Bir milyar doları bulan bir para akımının devletlerin bilgisi dışında gerçekleşmesi düşünülemez. Bu paraların ilgili ülkeler tarafından, siyasi ihtiyaçlara göre tahsis edildiğini ve harcandığını düşünüyorum. Mesela SSCB’nin dağıldığı süreçte uyuşturucu kaçakçılığının Türkiye’den Rusya’ya kaydırılmasının altında yatan sebep oradaki faaliyetlerin finansmanı için örtülü paralara ihtiyaç duyulmasıydı.
Eğer terör ve bunların finansmanı devletlerin bilgisi dışında gerçekleşiyorsa şunu kabul etmemiz gerekir: Yeterli eğitimi olmayan, yaşadıkları ülkeye yabancı bazı kişiler devletlerin istihbarat duvarlarını kolayca aşmakta, küçücük bir kaçakçılığa bile imkan vermeyen maliye bürokrasisini atlatmakta, bankalar üzerinden transfer yapmakta ama bunun nereden nereye hangi amaçla gönderildiğini kimse bilmemekte.

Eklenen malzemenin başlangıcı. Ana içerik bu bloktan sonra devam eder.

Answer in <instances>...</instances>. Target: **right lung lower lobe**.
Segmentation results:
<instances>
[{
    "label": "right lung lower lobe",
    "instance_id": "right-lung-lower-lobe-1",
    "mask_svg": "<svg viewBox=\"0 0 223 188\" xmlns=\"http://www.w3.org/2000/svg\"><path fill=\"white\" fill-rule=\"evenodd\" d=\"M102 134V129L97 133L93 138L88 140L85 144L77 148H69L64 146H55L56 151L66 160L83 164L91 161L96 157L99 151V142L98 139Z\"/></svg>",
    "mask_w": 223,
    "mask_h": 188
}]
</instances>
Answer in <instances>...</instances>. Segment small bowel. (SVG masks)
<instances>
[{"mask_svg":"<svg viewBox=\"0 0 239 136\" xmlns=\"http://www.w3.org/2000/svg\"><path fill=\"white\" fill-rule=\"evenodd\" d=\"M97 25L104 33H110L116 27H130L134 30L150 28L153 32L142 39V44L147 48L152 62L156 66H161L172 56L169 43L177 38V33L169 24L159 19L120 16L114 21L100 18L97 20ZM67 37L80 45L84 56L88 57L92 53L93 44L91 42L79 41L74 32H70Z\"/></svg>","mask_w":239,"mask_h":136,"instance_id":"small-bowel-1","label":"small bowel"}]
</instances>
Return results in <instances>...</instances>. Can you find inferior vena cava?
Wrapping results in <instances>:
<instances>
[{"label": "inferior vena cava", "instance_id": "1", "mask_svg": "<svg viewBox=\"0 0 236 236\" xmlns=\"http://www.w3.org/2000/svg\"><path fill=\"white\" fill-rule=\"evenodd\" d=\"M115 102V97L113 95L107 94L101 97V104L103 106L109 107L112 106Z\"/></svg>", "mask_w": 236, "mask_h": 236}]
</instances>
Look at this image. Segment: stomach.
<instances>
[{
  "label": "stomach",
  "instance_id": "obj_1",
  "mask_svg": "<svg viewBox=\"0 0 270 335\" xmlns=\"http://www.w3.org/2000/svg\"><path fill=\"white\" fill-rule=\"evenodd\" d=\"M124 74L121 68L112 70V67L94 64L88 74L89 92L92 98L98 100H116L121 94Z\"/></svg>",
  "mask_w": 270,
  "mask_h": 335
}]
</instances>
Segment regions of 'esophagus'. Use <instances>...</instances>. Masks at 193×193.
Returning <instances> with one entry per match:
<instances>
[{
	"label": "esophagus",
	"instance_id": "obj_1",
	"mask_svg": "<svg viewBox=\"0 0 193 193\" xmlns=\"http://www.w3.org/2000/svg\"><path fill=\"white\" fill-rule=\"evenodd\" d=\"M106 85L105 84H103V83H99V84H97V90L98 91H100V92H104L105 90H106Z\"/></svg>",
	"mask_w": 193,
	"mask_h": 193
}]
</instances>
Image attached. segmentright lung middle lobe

Aslında terör örgütleri, kendi başlarına zavallıdırlar. Efsane liderleri gereksiz hale gelirse, onu yıllarca konaklayan ülkeden dışarı atılır, dünya dolaştırılır, sonunda kendisini hiç kimsesi olmayan bir ülkede bulur ve bir yere götürülür. Güvenlik güçleri ve teröristler birbirinin canını alır ama çatışma bir türlü sona erdirilemez. Günün birinde yani terörü siyasi bir amaç için kullanan güç hedefine varınca, barış rüzgarları eser ve terörü yıllarca finanse etmiş ama bir türlü bulunamamış yapılar ortaya dökülür.

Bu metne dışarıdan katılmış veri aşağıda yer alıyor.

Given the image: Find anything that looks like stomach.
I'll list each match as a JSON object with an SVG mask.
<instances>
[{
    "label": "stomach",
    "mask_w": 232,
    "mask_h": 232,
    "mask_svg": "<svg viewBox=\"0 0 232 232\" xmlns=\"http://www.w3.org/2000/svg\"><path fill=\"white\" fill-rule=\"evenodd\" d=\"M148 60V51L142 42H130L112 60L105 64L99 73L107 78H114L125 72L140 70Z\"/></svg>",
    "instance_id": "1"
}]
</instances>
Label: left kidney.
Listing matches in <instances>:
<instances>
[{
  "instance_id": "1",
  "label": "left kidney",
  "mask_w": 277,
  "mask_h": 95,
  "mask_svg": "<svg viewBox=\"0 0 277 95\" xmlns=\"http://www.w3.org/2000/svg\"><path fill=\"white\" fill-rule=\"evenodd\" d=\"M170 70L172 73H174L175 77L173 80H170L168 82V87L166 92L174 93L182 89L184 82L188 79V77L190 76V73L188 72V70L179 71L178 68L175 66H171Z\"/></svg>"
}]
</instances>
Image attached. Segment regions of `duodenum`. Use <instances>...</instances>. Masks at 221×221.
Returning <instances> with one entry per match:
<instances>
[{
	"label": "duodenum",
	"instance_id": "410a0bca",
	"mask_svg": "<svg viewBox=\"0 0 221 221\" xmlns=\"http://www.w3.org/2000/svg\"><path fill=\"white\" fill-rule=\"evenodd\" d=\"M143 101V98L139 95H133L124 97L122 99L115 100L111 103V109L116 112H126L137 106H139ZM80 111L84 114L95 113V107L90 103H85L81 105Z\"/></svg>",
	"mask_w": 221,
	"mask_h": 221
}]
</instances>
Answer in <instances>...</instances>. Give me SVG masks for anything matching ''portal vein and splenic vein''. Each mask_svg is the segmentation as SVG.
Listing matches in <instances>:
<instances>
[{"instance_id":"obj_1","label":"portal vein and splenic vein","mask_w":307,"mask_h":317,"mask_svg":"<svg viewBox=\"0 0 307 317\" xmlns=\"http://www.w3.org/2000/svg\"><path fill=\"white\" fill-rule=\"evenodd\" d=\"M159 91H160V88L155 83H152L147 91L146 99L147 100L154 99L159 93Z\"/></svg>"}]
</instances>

Bu arada Deniz Fenerini derhal yakalayan Almanya nedense çeyrek asır süren bu örtülü faaliyeti yeni keşfetti.
Bunlara bakarak bazı ülkeleri suçlarsanız büyük haksızlık olur. Onlar da size Ergenekon soruşturmasını hatırlatır ve binlerce sayfada anlatılan bir sürü olayı bugüne kadar görmemiş olmanızın sebebini sorarlar.

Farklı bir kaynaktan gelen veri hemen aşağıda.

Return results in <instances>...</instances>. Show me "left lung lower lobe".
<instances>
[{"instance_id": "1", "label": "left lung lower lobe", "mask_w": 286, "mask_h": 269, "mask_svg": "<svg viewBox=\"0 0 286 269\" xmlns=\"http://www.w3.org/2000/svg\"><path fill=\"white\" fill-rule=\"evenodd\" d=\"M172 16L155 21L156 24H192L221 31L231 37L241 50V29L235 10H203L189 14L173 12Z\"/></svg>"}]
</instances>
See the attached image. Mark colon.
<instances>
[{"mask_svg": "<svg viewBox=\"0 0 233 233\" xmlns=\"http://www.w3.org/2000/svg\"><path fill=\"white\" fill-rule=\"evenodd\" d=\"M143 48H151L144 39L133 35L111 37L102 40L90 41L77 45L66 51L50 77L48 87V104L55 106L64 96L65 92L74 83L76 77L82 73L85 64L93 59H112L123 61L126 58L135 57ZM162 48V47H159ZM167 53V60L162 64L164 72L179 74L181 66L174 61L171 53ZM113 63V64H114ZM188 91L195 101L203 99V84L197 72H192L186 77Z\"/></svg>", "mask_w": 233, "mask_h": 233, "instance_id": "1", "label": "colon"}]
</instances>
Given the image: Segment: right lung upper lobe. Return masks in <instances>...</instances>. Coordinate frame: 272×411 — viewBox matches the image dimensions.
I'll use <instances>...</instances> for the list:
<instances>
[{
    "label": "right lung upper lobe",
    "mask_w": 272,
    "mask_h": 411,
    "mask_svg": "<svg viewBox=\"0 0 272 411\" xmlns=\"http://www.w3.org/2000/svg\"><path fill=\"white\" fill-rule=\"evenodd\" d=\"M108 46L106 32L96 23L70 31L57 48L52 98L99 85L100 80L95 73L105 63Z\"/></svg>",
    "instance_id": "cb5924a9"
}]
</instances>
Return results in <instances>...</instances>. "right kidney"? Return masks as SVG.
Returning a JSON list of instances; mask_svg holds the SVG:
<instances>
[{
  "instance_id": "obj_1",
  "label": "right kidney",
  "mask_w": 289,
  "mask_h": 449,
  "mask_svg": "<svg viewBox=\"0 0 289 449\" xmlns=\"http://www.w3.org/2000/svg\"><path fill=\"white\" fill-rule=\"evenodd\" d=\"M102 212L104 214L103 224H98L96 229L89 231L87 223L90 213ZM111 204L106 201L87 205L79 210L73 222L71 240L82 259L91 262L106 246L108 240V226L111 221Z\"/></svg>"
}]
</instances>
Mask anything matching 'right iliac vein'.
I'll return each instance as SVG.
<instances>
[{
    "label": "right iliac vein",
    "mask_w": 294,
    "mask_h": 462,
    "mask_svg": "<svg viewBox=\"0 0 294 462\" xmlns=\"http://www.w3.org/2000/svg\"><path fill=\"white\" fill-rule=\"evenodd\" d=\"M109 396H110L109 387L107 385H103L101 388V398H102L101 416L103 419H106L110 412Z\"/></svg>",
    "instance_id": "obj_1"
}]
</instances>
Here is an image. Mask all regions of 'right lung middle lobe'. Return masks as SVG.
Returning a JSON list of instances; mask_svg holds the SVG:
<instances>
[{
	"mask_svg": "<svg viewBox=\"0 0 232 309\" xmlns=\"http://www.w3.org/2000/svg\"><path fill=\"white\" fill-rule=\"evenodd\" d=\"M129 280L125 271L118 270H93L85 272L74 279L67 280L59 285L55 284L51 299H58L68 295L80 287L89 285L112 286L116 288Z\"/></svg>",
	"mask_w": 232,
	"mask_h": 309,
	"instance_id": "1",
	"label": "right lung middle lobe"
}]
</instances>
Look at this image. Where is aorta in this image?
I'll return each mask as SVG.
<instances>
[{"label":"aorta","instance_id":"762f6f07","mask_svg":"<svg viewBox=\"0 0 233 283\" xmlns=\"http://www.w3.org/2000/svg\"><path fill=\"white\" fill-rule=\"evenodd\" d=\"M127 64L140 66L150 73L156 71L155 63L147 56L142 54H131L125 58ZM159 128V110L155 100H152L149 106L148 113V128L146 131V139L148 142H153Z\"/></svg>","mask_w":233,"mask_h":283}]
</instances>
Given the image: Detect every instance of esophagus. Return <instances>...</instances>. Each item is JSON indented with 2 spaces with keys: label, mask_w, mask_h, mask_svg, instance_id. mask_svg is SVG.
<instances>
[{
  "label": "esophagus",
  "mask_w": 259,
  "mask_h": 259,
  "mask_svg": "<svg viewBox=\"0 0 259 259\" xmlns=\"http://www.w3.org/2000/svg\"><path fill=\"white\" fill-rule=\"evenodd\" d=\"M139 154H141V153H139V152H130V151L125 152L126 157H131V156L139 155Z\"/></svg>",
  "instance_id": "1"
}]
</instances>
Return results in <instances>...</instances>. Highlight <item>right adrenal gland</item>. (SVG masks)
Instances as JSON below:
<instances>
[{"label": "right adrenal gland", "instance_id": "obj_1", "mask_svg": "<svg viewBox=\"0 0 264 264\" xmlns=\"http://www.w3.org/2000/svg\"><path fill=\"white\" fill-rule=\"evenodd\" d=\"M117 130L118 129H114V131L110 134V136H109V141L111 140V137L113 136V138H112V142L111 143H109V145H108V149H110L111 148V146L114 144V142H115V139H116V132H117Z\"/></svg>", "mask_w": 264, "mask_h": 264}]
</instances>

Gerçeği bilmenizin bir faydası yok. Üstelik kendinizi avuttuğunuz bir sürü masaldan da olursunuz ve huzurunuz kaçar. Oysa terörün kaynakları bulunduğu, terör sona erdiği için sevinmemiz gerek. Size de bir jest yapın ve aldatılarak teröre bulaşanları affedin deniyor. Onlar ne yaptıklarının gerçekten farkında değillerdi.